■ Set task 1
In the notes on peer groups, can you set down the passage that begins at the words "Peer groups for 2-3" and stops after "much as later.", copying it word for word?
■ Set task 2
Using the notes on peer groups, can you answer these?
(a) What are the friendships of 2-3 year olds based on?
(b) What do adolescents do with the opinions of other groups?
(c) Which two groups do the notes give as examples for placing high school students?

■ Excerpt
=====
Peer groups for 2-3 year olds
go to daycare, friends on the street, these are peer groups. They have friends/playmates. Their friendships are based on playing/activities that you cannot do on your own. Like that person because they are useful to you (think egocentrism). This is very different then later on in life. Don’t really compare themselves to their friends/playmates (again due to egocentrism). Don’t tend to share/help/cooperate with others as much as later.
Peer groups for adolescents
identify with opinions of a group. Do not see this early on. Reject opinions of other groups. Can place high school students into groups (jocks, nerds, etc.)
=====
■ Supplied records
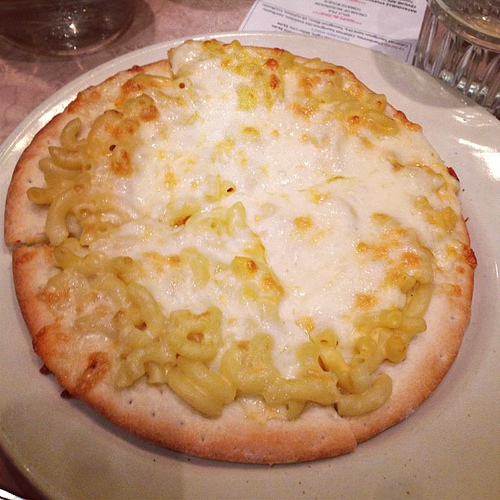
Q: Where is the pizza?
A: On the plate.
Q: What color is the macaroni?
A: Yellow.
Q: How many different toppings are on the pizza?
A: Two.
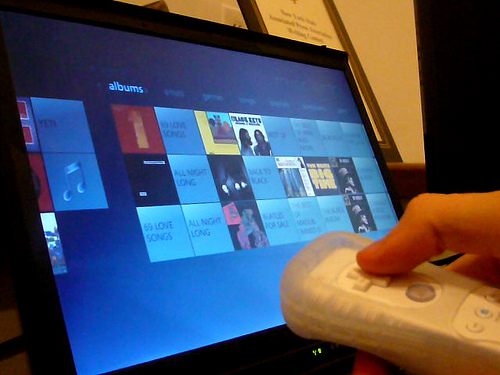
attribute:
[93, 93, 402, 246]
albums — listed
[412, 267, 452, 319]
button — round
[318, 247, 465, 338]
button — remote  button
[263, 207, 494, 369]
remote — used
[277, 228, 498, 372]
remote control — held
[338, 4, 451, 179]
wall — white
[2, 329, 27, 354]
cord — black, behind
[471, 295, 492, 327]
button — blue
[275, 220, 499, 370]
controller — white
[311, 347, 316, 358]
indicator — wireless, blue tooth, lit up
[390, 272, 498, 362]
button — white, blue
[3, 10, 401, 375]
screen — blue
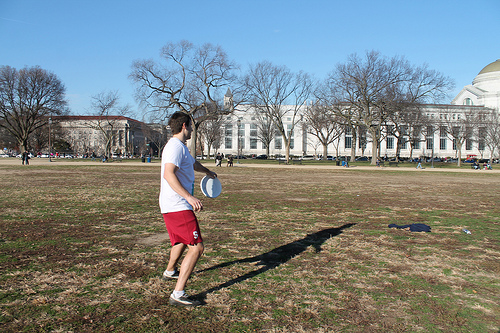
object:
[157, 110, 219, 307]
person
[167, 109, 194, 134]
hair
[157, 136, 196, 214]
shirt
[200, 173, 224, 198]
frisbee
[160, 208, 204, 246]
shorts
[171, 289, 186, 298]
socks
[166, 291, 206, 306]
shoes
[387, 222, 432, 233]
clothing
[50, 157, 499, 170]
grass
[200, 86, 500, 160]
building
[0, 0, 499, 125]
sky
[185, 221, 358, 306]
shadow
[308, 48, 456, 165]
trees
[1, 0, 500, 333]
park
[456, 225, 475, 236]
water bottle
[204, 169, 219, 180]
hand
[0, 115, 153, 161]
small building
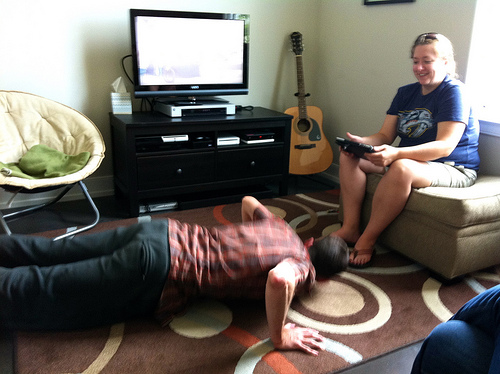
=====
■ Complete output 1
Peer groups for 2-3 year olds
go to daycare, friends on the street, these are peer groups. They have friends/playmates. Their friendships are based on playing/activities that you cannot do on your own. Like that person because they are useful to you (think egocentrism). This is very different then later on in life. Don’t really compare themselves to their friends/playmates (again due to egocentrism). Don’t tend to share/help/cooperate with others as much as later.

■ Complete output 2
(a) Playing and activities that you cannot do on your own.
(b) They reject them.
(c) Jocks and nerds.